— EXERCISE PROMPT —
Whenever a line carries the word "Россия", pull it out of the entries.
= Beginning of Section =
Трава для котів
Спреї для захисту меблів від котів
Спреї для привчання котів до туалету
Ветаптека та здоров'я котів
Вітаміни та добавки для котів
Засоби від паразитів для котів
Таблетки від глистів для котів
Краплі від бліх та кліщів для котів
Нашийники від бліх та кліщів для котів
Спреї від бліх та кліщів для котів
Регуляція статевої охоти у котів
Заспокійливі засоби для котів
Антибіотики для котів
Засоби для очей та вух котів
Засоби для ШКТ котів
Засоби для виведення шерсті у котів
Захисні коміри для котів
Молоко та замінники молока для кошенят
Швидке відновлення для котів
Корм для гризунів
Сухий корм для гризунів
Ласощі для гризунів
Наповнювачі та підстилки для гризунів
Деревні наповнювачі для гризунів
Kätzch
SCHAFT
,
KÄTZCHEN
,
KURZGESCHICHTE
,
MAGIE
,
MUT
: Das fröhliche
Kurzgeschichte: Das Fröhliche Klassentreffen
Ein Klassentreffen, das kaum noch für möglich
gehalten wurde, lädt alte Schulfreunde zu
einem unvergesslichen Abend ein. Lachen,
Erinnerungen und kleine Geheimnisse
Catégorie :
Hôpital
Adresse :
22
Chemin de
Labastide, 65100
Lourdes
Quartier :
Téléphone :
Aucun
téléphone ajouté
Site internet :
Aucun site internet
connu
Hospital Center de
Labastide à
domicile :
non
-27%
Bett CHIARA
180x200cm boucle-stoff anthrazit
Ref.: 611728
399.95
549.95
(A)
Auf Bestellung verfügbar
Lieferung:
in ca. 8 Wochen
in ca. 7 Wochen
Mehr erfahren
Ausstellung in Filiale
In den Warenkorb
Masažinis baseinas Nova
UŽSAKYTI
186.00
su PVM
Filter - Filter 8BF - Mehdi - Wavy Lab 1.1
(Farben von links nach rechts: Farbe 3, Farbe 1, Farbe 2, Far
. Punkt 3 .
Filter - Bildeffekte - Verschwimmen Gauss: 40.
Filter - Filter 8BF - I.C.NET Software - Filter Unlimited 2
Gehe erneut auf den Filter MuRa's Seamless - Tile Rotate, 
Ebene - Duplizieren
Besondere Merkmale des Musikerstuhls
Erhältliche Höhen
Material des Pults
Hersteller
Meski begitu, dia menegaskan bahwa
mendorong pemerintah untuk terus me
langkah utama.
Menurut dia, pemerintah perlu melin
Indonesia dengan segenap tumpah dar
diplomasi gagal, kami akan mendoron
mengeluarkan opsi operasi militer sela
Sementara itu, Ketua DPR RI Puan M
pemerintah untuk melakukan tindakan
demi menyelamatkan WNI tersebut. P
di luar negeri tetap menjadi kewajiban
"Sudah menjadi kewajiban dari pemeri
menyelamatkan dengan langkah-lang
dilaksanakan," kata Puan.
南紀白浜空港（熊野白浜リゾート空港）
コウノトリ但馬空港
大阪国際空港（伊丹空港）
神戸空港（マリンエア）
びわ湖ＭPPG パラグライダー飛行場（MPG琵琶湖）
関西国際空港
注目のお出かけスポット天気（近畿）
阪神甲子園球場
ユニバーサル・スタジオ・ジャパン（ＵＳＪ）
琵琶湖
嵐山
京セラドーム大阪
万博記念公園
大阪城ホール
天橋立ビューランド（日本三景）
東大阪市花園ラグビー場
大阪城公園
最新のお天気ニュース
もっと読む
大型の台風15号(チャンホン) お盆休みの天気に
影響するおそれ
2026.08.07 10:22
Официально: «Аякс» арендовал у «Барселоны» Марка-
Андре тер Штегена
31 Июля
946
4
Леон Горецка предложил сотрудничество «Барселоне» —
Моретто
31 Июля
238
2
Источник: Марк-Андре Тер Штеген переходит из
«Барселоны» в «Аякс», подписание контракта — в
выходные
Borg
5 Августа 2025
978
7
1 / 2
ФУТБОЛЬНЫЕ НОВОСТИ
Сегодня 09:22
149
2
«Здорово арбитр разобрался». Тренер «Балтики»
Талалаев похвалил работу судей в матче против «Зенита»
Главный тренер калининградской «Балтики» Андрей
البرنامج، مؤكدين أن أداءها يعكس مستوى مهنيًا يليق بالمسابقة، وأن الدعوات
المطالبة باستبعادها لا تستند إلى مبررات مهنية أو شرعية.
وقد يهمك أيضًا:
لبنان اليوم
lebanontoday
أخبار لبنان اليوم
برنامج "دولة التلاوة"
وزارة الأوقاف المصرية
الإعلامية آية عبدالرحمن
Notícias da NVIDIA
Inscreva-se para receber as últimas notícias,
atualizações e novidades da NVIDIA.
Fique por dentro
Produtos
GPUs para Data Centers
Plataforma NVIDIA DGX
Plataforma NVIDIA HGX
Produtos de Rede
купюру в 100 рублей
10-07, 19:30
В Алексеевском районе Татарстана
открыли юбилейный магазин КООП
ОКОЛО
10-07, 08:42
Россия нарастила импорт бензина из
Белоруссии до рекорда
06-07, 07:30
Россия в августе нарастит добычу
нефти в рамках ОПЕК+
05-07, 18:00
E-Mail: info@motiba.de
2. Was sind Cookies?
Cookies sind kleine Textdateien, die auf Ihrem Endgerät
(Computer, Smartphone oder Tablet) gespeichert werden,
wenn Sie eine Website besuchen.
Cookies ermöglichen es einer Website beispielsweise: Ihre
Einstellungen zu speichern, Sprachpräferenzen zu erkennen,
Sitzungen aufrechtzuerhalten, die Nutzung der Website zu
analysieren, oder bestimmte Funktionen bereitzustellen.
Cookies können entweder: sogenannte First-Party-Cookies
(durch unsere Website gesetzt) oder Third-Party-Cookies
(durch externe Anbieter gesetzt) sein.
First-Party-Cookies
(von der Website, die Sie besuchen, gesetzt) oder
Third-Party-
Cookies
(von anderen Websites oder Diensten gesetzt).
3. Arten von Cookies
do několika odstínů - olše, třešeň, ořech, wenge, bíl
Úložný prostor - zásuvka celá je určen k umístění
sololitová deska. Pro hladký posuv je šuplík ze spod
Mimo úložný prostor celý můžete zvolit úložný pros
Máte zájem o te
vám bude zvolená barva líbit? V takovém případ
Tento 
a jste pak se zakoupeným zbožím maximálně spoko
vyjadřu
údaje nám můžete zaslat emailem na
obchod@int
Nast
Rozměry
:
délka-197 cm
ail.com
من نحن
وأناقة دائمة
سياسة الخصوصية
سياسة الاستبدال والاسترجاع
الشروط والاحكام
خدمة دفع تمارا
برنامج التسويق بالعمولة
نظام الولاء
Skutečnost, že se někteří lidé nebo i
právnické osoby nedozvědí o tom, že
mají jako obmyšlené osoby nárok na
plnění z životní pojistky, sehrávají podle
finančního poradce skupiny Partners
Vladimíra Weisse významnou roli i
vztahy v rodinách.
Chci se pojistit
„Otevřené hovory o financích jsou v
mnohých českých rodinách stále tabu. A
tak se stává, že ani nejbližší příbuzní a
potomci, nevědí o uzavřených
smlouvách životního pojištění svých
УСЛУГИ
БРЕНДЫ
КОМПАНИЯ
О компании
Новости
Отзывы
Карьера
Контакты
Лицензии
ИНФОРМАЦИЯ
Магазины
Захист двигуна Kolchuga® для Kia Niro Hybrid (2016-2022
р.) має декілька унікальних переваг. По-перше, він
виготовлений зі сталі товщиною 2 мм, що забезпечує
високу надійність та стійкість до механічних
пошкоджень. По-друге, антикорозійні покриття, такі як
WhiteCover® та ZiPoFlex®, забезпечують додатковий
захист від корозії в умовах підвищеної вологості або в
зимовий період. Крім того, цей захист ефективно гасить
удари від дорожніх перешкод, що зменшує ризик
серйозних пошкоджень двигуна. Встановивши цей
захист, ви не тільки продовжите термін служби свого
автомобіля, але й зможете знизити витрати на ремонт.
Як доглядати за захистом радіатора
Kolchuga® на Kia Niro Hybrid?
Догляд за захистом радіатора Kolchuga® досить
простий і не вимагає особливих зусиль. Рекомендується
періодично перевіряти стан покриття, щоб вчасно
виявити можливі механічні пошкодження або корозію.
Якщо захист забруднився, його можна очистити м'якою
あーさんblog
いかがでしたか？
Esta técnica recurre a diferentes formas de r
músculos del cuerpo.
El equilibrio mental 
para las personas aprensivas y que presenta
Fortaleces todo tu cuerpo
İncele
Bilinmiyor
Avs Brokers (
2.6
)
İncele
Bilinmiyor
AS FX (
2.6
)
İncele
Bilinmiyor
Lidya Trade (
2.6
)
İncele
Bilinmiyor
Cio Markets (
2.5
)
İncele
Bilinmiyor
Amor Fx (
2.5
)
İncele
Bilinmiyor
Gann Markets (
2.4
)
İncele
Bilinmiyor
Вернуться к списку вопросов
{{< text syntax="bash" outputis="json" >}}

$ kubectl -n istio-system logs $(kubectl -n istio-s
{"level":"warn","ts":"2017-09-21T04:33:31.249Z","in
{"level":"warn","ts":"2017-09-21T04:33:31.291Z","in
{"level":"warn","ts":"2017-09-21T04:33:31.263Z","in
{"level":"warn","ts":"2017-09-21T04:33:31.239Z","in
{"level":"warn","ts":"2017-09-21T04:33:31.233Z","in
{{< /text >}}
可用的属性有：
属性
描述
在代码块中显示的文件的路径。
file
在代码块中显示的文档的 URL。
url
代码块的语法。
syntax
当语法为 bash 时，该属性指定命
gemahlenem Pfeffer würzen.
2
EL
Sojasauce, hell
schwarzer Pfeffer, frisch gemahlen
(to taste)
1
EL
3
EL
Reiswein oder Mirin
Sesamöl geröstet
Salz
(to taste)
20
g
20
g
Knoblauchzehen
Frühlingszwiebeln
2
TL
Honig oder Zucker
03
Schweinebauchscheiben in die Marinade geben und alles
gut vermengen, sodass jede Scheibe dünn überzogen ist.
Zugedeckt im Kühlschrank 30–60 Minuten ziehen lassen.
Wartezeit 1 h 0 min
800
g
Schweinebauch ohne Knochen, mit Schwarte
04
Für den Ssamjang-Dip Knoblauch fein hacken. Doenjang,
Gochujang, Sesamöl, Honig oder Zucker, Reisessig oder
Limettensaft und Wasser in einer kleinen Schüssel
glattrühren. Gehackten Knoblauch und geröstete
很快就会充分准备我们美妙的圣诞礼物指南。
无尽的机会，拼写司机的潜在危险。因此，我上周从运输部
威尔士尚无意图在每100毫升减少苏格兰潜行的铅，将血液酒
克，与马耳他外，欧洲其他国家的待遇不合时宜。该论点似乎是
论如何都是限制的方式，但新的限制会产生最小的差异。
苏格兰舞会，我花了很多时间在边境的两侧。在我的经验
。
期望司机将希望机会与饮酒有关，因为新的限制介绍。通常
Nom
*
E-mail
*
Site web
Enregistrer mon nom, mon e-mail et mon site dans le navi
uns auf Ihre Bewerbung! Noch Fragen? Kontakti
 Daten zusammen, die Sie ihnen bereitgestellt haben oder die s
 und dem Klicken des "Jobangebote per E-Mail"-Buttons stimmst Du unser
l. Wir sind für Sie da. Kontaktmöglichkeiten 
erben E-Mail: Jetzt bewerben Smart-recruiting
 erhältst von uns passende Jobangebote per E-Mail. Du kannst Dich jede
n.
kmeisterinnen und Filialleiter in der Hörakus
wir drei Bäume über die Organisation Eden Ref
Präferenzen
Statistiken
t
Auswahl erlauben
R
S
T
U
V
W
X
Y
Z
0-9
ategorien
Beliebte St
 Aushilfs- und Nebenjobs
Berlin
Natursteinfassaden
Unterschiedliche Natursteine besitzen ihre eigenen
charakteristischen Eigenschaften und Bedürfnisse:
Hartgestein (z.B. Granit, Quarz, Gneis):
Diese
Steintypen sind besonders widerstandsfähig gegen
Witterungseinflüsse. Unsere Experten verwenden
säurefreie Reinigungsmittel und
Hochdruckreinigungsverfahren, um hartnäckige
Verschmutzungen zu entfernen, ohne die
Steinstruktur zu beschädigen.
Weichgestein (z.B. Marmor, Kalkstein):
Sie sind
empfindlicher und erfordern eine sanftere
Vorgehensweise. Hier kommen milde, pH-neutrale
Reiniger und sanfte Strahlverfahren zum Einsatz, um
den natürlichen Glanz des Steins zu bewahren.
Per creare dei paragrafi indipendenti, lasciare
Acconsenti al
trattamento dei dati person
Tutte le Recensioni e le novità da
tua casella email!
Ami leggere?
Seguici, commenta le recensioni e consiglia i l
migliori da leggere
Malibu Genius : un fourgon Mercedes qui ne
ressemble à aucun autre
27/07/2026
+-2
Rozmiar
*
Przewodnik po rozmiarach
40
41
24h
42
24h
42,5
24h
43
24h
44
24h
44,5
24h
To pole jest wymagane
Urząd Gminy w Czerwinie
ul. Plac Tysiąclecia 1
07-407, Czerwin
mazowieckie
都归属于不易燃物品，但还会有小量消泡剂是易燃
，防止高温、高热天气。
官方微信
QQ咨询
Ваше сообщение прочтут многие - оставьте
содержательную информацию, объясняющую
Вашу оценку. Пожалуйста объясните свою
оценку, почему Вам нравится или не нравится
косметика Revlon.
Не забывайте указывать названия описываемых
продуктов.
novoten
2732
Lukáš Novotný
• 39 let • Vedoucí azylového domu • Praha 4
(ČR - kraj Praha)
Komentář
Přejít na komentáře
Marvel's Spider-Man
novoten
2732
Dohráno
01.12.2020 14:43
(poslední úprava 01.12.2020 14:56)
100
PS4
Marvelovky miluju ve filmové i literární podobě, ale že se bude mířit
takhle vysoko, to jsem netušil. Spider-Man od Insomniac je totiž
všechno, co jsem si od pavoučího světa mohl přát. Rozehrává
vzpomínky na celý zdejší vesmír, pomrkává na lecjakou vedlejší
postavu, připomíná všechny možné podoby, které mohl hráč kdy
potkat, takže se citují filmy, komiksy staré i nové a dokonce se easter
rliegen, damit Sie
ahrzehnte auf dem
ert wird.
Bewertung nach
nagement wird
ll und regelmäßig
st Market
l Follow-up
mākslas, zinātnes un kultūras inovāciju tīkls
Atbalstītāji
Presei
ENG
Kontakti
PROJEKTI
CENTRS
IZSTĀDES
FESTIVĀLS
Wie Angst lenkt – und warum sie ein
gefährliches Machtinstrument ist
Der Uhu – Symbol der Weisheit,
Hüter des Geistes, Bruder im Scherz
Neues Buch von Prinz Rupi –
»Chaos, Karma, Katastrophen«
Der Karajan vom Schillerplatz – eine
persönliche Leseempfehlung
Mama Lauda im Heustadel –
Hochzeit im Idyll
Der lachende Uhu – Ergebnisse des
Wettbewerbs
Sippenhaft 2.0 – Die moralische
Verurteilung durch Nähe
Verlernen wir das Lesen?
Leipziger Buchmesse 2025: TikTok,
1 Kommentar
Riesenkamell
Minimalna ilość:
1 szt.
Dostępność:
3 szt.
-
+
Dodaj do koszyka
= End of Section =
— EXERCISE RESULT —
Россия нарастила импорт бензина из
Россия в августе нарастит добычу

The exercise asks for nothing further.